If OneNote heard PowerPoint's remark, it rolled right past him all the same. 'I think I'm free tomorrow,' he said to Publisher. 'I mean, I do have the last two episodes of This Old Information Architecture queued up to watch at home, but I'd be up for going out for some good old-fashioned bonding over metadata -- '
'You all have seven minutes to shut up, shut down, and get your asses out that door before I log off and hand the keys over to the last app standing.'
All six applications turned to look at the newest arrival, with a level of surprise usually reserved for unexpected program errors. Like most database managers, Microsoft Access seldom emerged from his workspace for anything short of a network crash, but there he was, hands on hips, scowling at all of them from under his jacket hood with enough no-nonsense sternness to make even PowerPoint shift uneasily from foot to foot.

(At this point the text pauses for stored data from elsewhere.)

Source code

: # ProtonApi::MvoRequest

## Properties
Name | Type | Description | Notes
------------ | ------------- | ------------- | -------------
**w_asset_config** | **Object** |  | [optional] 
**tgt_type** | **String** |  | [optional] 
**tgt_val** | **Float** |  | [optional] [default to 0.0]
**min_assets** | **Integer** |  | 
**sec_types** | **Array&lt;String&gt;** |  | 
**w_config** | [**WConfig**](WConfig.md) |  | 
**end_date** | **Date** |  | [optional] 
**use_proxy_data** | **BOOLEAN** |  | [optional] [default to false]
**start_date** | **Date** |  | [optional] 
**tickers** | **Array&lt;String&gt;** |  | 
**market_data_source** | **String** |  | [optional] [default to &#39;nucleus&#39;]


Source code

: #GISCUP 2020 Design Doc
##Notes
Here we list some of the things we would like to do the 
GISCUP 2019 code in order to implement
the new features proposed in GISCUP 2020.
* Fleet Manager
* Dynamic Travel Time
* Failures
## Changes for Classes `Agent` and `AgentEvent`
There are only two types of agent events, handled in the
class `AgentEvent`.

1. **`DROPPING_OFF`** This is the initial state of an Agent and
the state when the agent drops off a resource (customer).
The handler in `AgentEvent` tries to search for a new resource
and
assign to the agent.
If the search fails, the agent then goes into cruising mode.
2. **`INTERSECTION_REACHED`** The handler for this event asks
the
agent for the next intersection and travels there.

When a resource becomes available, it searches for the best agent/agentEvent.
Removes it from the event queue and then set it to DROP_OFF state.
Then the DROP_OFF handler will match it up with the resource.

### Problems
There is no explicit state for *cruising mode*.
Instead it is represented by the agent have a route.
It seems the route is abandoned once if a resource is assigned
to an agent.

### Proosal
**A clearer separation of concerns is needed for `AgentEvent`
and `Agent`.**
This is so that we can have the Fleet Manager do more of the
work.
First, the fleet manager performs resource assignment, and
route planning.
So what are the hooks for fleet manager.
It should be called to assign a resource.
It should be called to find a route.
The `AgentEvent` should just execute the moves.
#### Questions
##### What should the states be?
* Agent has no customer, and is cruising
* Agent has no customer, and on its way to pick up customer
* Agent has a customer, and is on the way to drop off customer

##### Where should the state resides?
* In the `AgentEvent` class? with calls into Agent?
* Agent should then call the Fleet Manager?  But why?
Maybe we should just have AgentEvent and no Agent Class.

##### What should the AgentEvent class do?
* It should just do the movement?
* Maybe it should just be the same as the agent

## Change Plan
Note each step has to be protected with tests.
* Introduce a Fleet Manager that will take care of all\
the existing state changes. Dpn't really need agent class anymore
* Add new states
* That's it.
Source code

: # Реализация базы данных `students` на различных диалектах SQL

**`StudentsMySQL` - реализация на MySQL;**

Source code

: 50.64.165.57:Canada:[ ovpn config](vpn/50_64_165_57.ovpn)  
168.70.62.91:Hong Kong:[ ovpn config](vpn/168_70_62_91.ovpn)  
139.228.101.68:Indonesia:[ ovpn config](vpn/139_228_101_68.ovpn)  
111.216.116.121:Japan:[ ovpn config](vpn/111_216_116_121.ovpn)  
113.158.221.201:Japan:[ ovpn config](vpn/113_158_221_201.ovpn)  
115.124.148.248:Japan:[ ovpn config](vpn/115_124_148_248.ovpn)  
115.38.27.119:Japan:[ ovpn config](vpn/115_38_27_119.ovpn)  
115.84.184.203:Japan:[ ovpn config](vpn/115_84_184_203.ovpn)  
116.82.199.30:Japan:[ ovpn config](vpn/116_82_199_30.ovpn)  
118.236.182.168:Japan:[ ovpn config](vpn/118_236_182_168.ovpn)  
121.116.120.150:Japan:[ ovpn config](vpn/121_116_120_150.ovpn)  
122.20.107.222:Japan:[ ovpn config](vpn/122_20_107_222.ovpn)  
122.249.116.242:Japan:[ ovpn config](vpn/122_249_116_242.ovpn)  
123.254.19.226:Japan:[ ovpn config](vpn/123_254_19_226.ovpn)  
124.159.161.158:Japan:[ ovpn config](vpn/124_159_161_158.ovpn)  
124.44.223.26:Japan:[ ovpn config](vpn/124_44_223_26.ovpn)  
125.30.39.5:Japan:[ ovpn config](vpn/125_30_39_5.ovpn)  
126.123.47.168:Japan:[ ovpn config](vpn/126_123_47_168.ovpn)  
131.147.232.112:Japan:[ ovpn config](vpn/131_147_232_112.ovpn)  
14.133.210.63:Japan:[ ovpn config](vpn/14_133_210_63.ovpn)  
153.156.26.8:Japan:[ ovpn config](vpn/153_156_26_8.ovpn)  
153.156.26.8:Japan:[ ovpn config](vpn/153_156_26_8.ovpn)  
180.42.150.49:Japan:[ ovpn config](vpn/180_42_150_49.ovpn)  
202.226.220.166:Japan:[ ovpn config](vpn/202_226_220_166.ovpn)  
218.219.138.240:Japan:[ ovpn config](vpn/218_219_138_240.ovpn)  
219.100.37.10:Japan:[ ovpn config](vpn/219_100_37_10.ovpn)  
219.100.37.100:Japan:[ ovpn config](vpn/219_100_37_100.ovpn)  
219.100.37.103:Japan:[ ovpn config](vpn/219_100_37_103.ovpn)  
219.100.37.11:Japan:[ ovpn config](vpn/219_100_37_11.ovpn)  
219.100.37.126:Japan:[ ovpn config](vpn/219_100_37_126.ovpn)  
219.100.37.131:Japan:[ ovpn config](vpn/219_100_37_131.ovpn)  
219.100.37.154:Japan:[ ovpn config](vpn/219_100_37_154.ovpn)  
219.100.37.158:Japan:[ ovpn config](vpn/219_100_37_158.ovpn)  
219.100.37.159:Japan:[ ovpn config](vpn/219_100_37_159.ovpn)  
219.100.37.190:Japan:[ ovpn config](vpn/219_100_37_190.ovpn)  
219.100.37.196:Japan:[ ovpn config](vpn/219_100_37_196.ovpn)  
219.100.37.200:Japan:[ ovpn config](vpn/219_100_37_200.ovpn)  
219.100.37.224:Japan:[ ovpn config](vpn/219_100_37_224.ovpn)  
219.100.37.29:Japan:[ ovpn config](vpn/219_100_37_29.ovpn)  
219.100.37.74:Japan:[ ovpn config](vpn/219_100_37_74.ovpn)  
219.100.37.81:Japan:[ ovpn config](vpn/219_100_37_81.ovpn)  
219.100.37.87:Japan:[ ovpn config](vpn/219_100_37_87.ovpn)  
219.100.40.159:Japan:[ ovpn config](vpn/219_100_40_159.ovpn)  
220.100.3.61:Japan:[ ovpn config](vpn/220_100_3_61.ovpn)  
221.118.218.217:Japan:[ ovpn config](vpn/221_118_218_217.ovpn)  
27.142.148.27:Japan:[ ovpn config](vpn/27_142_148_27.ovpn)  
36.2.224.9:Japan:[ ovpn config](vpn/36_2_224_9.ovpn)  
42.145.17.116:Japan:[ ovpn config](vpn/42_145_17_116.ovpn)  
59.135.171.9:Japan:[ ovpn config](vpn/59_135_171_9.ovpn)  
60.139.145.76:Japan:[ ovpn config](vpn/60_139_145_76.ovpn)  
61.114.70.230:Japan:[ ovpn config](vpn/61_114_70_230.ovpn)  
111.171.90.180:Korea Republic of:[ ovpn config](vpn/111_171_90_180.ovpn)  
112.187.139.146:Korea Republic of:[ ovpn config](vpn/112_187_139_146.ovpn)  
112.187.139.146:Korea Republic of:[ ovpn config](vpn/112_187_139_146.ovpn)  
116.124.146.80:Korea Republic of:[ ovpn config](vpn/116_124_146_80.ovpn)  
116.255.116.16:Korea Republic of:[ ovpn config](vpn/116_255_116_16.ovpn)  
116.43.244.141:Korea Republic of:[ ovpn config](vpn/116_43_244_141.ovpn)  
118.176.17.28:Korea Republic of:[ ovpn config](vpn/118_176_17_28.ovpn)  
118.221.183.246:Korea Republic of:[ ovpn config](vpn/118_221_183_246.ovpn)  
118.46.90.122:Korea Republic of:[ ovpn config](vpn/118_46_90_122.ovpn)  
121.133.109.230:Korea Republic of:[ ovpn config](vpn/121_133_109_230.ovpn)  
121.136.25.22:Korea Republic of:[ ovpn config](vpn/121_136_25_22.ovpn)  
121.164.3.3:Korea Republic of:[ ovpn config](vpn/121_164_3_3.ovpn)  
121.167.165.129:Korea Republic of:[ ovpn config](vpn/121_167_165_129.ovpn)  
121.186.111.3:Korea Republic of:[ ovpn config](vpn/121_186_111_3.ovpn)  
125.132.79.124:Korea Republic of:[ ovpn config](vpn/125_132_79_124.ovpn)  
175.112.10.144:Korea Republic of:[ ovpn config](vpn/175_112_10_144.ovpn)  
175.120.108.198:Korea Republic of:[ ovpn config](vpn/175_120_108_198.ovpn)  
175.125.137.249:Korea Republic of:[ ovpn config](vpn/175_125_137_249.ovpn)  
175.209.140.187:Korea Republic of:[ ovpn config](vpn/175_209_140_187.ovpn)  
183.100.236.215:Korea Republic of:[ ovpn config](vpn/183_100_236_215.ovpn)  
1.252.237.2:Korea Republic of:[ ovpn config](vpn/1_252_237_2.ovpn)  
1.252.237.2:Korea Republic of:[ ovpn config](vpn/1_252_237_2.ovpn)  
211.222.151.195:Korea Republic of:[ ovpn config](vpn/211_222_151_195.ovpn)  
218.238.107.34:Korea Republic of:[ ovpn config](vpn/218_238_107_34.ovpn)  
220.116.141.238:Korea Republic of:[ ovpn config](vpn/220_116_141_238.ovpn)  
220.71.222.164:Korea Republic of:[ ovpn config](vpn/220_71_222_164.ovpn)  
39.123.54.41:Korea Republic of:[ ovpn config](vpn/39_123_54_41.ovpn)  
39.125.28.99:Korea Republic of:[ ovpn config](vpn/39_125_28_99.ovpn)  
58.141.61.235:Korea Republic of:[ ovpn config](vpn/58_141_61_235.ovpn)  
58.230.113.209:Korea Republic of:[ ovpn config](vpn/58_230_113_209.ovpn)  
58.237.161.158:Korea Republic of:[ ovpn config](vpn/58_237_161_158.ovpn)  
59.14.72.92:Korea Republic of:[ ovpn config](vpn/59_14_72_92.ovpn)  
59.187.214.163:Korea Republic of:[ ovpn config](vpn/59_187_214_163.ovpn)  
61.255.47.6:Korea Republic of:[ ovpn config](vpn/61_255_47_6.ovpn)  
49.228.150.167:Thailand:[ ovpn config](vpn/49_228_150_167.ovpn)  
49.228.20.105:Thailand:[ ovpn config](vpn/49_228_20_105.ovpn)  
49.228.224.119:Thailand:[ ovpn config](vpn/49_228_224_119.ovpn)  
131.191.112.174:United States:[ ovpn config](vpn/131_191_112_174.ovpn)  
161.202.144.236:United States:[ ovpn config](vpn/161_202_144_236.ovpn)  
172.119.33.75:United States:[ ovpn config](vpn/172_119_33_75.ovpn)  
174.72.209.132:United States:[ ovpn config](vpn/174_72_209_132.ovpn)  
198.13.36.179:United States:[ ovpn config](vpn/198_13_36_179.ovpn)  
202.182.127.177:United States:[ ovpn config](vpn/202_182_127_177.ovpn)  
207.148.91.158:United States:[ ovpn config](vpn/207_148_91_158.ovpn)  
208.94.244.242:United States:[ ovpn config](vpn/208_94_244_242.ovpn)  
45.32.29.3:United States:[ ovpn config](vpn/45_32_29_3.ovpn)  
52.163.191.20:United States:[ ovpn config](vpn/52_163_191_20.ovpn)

'You heard me,' Access said, when none of his colleagues made so much as a peep. 'You know what happens if you're around here after-hours, when it appears.' One eyebrow went up, an ominous sign, as he intoned a phrase guaranteed to strike fear into the core of any member of their office suite. 'Do you need help with that?'
The words had the same galvanizing effect as an antivirus alarm going off. PowerPoint was the first to bolt, vanishing in what appeared to be a sloppily inserted glitter transition animation that followed him like sparkles as he ran. Publisher and OneNote, less showy but no less swift, were hot on his heels, with OneNote leaving a trail of papers in his wake. Outlook maintained a little more dignity in his departure, though even he stumbled over his own feet as he stepped into Excel's mostly empty recycling bin and disappeared, taking a few discarded documents with him. Word flew to his desk, and Excel hunched over his keyboard, frantically scanning the document on the screen in front of him to see if he could finish it in time.

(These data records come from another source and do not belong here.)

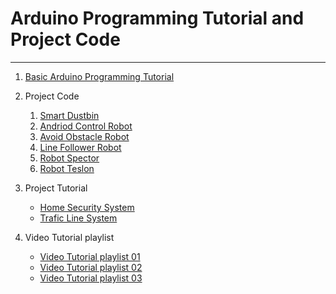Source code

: # Arduino Programming Tutorial and Project Code 
 <hr>

 1. [Basic Arduino Programming Tutorial](1.Basic-Robotics-Programming/README.md)
   
 2. Project Code
    1. [Smart Dustbin](Smart-Dustbin/README.md)
    2. [Andriod Control Robot](android-Apps-Control-Robot/README.md)
    3. [Avoid Obstacle Robot](Avoid-Obstacle/README.md)
    4. [Line Follower Robot](Line-Follower/README.md)
    5. [Robot Spector](robot-Spector/README.md)
    6. [Robot Teslon](Robot-Teslon/README.md)

3. Project Tutorial
    * [Home Security System](https://www.youtube.com/watch?v=THaE_eF960Q)
    * [Trafic Line System](https://www.youtube.com/watch?v=lRJvAVIqJ-M)
  

4. Video Tutorial playlist
   * [Video Tutorial playlist 01](https://www.youtube.com/playlist?list=PL7euiE97qGc0QbibUmHn5MBrF2V7w3NDa)
   * [Video Tutorial playlist 02](https://www.youtube.com/playlist?list=PLCvdCZhXS8y5h1mQRQ1TJu0g1uJ3IqrdV)
   * [Video Tutorial playlist 03](https://www.youtube.com/playlist?list=PLbfLO9aEfT5dRAEa4YuuQaHnQjoujzF2g)
   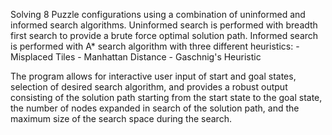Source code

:Solving 8 Puzzle configurations using a combination of uninformed and informed search algorithms.
Uninformed search is performed with breadth first search to provide a brute force optimal solution path.
Informed search is performed with A* search algorithm with three different heuristics:
    - Misplaced Tiles
    - Manhattan Distance
    - Gaschnig's Heuristic
    
The program allows for interactive user input of start and goal states, selection of desired search algorithm,
and provides a robust output consisting of the solution path starting from the start state to the goal state,
the number of nodes expanded in search of the solution path, and the maximum size of the search space during 
the search.
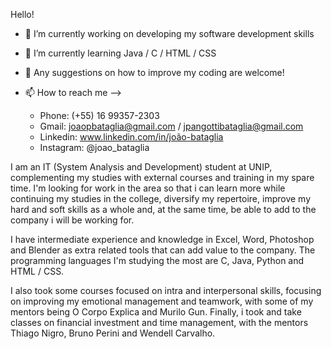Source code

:Hello!

- 🔭 I’m currently working on developing my software development skills
- 🌱 I’m currently learning Java / C / HTML / CSS
- 🤔 Any suggestions on how to improve my coding are welcome!
- 📫 How to reach me -->


  - Phone: (+55) 16 99357-2303
  - Gmail: joaopbataglia@gmail.com / jpangottibataglia@gmail.com
  - Linkedin: www.linkedin.com/in/joão-bataglia
  - Instagram: @joao_bataglia

I am an IT (System Analysis and Development) student at UNIP, complementing my studies with external courses and training in my spare time. I'm looking for work in the area so that i can learn more while continuing my studies in the college, diversify my repertoire, improve my hard and soft skills as a whole and, at the same time, be able to add to the company i will be working for. 

I have intermediate experience and knowledge in Excel, Word, Photoshop and Blender as extra related tools that can add value to the company.
The programming languages I'm studying the most are C, Java, Python and HTML / CSS. 

I also took some courses focused on intra and interpersonal skills, focusing on improving my emotional management and teamwork, with some of my mentors being O Corpo Explica and Murilo Gun. 
Finally, i took and take classes on financial investment and time management, with the mentors Thiago Nigro, Bruno Perini and Wendell Carvalho.
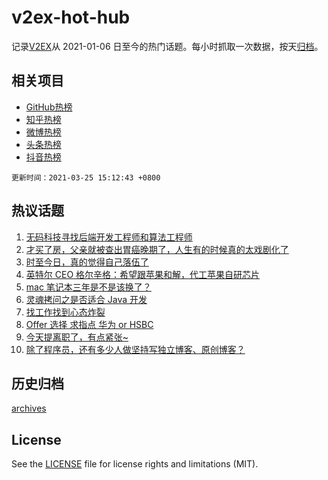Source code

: # v2ex-hot-hub

 记录[V2EX](https://www.v2ex.com/)从 2021-01-06 日至今的热门话题。每小时抓取一次数据，按天[归档](archives)。
 
 ## 相关项目

- [GitHub热榜](https://github.com/lonnyzhang423/github-hot-hub)
- [知乎热榜](https://github.com/lonnyzhang423/zhihu-hot-hub)
- [微博热榜](https://github.com/lonnyzhang423/weibo-hot-hub)
- [头条热榜](https://github.com/lonnyzhang423/toutiao-hot-hub)
- [抖音热榜](https://github.com/lonnyzhang423/douyin-hot-hub)


 `更新时间：2021-03-25 15:12:43 +0800`

## 热议话题

1. [无码科技寻找后端开发工程师和算法工程师](https://www.v2ex.com/t/764662)
1. [才买了房，父亲就被查出胃癌晚期了，人生有的时候真的太戏剧化了](https://www.v2ex.com/t/764682)
1. [时至今日，真的觉得自己落伍了](https://www.v2ex.com/t/764683)
1. [英特尔 CEO 格尔辛格：希望跟苹果和解，代工苹果自研芯片](https://www.v2ex.com/t/764844)
1. [mac 笔记本三年是不是该换了？](https://www.v2ex.com/t/764696)
1. [灵魂拷问之是否适合 Java 开发](https://www.v2ex.com/t/764794)
1. [找工作找到心态炸裂](https://www.v2ex.com/t/764726)
1. [Offer 选择 求指点 华为 or HSBC](https://www.v2ex.com/t/764733)
1. [今天提离职了，有点紧张~](https://www.v2ex.com/t/764849)
1. [除了程序员，还有多少人做坚持写独立博客、原创博客？](https://www.v2ex.com/t/764879)

## 历史归档

[archives](archives)

## License

See the [LICENSE](LICENSE) file for license rights and limitations (MIT).
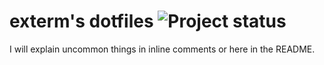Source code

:exterm's dotfiles ![Project status](http://stillmaintained.com/exterm/dotfiles.png)
======

I will explain uncommon things in inline comments or here in the README.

Satisfied, Access started to turn away, but paused before he could leave Word and Excel's area. 'Excel, are we getting dinner before gaming?'
'Yeah, sure, whatever,' Excel mumbled, preoccupied with a column that simply wasn't selecting properly. 'Be there in a few.'
As Access headed back to his desk, he considered the whole thing a job well done. Judging by the sweat that had started to bead on Word's forehead, right where his forelock veered off to the side, there was almost no way for Word to finish his project within Access's seven-minute deadline. Only a true database manager would be enough of a taskmaster to even suggest such a thing, let alone enforce it. However, tonight might well be the perfect opportunity to give Word sufficient impetus to really push his word processing limits.
Perhaps a certain perpetually helpful office assistant could give him the support he needed to get the job done.